Уже в ту же ночь Лена не могла заснуть, представляя, как влюбится в нее Жорка, когда увидит завтра ее румяные щечки.

…Лена шла по оживленному московскому бульвару. Стук ее каблучков, который так звонко переливался в глухом арочном тоннеле, сейчас исчезал в водовороте уличных звуков.
Лена шла уверенной походкой. Впервые в жизни ей выпал случай пройтись по центру Москвы при полном параде: в платье, в туфлях на каблуках, да еще и с новенькими румянами на щеках. Ей нравилось ловить на себе взгляды прохожих, едва заметно улыбавшихся и прячущих свой взгляд куда-то вниз, под ноги; порой люди даже останавливались, чтобы посмотреть вслед уходящей рыжеволосой девушке, смеялись, сталкивались друг с другом и просили прощение за невнимательность. А Лена думала про себя: «Все смотрят на меня – вот это да! Значит, не такая уж я и дурнушка, как постоянно говорит мне моя мамка!»

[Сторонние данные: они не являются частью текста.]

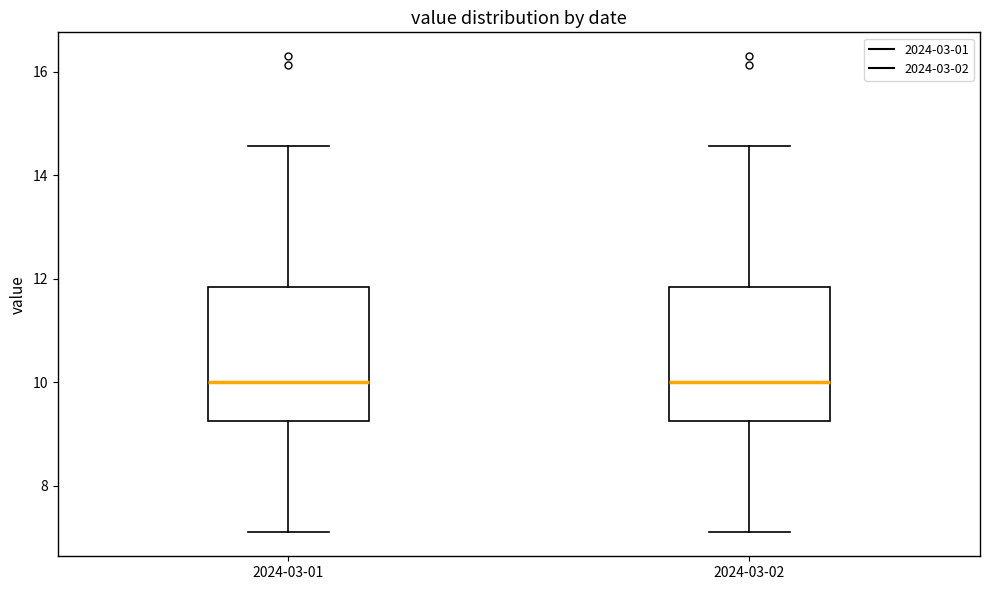

Reading left to right, read every box against the y-axis: the position of its median line, the range the box covers, and the ends of its whiskers. The values are not printed on the chart, so give them approximately, as read against the axis.

2024-03-01: median 10.0, box 9.2 to 11.8, whiskers 7.2 to 14.6
2024-03-02: median 10.0, box 9.2 to 11.8, whiskers 7.2 to 14.6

Встреча с Жорой была назначена ровно в 12:00: они должны были встретиться в метро и вместе поехать в Ботанический сад. Наручные Ленины часы показывали без десяти двенадцать, но девушка не спешила. Иногда она останавливалась около какой-нибудь витрины и долго там что-то рассматривала или доставала из сумочки свои новые румяна и, обильно промокнув в них щеточку, плюхала на щеки.
День был в самом разгаре. Припекало.
Лена толкнула тяжелую дверь метро, и на нее пахнуло терпким воздухом подземки. Ребята договорились встретиться около первой кассы, но Жоры там еще не было.

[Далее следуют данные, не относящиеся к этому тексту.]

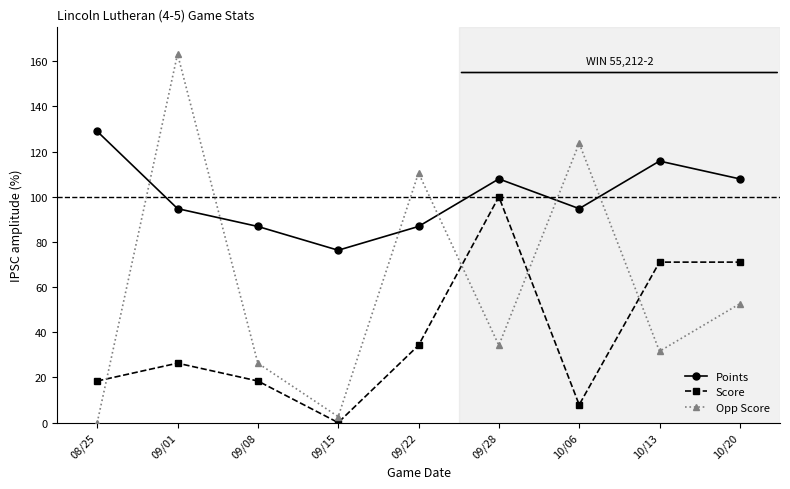

What is the spread (max minus min) of values at 08/25?

128.9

Лена повернулась к огромному, во всю стену, зеркалу. В нем отражался зал с мелькающими людьми и рыжеволосой девушкой, стоявшей напротив. Платье в синий цветочек подчеркивало ее  округлую фигуру, волосы пышной гривой лежали на плечах, полностью выбившись из косы, а на ее щеках жарким огнем пылали румяна. Они неровными пунцово-алыми кругами лежали на Ленином лице, словно к нему приложили две сочные, истекающие кровавым соком свекольные половинки.
- Лена, здравствуй! – послышалось сзади, - прости, что опоздал! У меня автоб…
Лена обернулась. Перед ней стоял Жора. Это был невысокий юноша, с темными волосами и карими глазами. Они знали друг друга с рождения – когда-то их мамы  жили в соседних домах и часто гуляли вместе с колясками. Жора был очень воспитанным, умным и веселым молодым человеком, любил петь, танцевать, шутить, но хотел стать физиком и приехал в Москву поступать в Университет.
Тонкая полоска Жориных губ растянулась сейчас в широкую улыбку и обнажила большие белые зубы.
- У меня автобус, говорю, опоздал. <…> А ты чего меня на борщ не приглашаешь? Я, ты знаешь, очень люблю похлебать его в охотку! А борщец, я вижу, у тебя свеженький сегодня… – по-доброму засмеялся он.
- А тебе какое дело, свеженький… или не свеженький? Ты вон лучше… билеты сходи купи! … Борщец! Ишь, остряк каков… нашелся.
Жора стоял в очереди и с улыбкой смотрел на Лену, которая усердно терла перед зеркалом алые щеки. Иногда в отражении юноша ловил на себе обиженный девичий взгляд и улыбался еще шире, а Лена думала про себя: «Подумаешь: переборщила…».